Maybe if the Ran would be alive today and see that his theory doesn't fit scientifically he'd agree with Ramban? Nah. Natan doesn't say so.
Or maybe almost nothing actually observable has changed since the time of the Rishonim as far as the viability of the story? They couldn't think of the question of ventilation? Or of how they survived in the conditions? Ah, the primitive Ramban didn't chap that animals tend to have different habitats. After all, he thought elephants can jump so maybe he assumed they, like, took turns with the other animals keeping their feet on the floor. Thank god (or whomever) for zoologists.
The myth of the Rebbe who embarrassed a teen for asking questions is a canard invented by otds seeking to justify themselves.
Most Rebbeim will answer "I don't know the answer, and it's best if you don't think too much about this". They don't embarrass a teen for asking questions on emuna at all.
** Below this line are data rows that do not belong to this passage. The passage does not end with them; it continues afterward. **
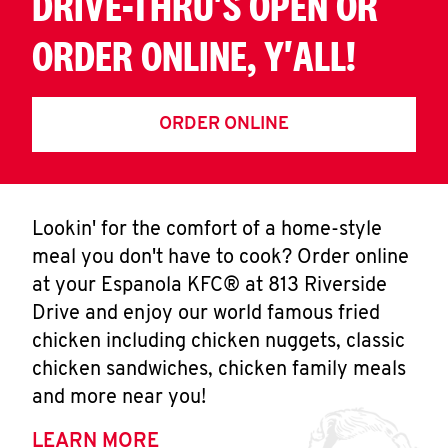
DRIVE-THRU'S OPEN OR
ORDER ONLINE, Y'ALL!
ORDER ONLINE
Lookin' for the comfort of a home-style
meal you don't have to cook? Order online
at your Espanola KFC® at 813 Riverside
Drive and enjoy our world famous fried
chicken including chicken nuggets, classic
chicken sandwiches, chicken family meals
and more near you!
LEARN MORE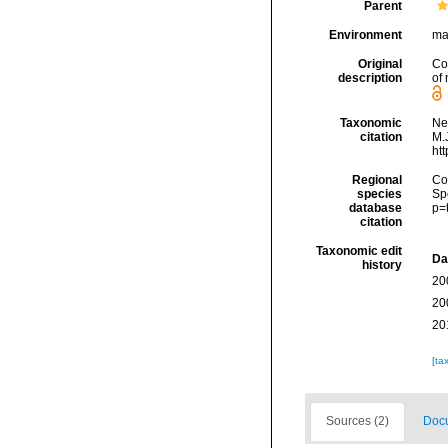
Parent
Environment
ma
Original
Co
description
of
Taxonomic
Ne
citation
M.J
ht
Regional
Cos
species
Sp
database
p=
citation
Taxonomic edit
Da
history
20
20
20
[ta
Sources (2)
Docu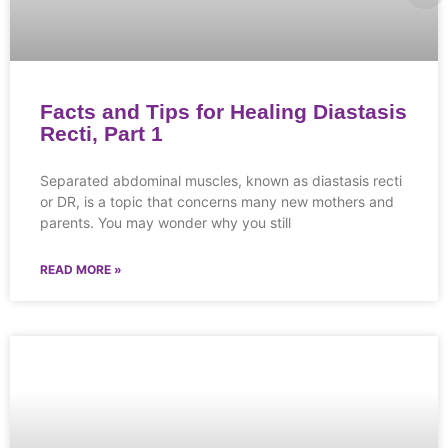
Facts and Tips for Healing Diastasis
Recti, Part 1
Separated abdominal muscles, known as diastasis recti
or DR, is a topic that concerns many new mothers and
parents. You may wonder why you still
READ MORE »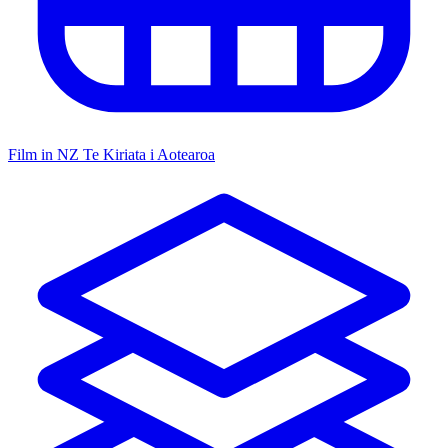
Film in NZ
Te Kiriata i Aotearoa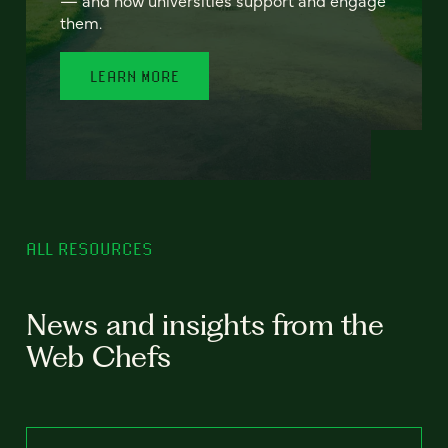
— and how universities support and engage
them.
LEARN MORE
ALL RESOURCES
News and insights from the
Web Chefs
If someone interrupts the shiur on Bava Kama with an emuna question and refuses to back down, he may be embarrassed. And he may misrepresent the story as having been embarrassed for asking a question. But that would not be the truth.
"Your honor, of course I went to the bathroom. Everyone goes to the bathroom, it's a natural function of life".
"Yes, but not in the middle of a dance floor at a wedding".
He punished me for going to the bathroom!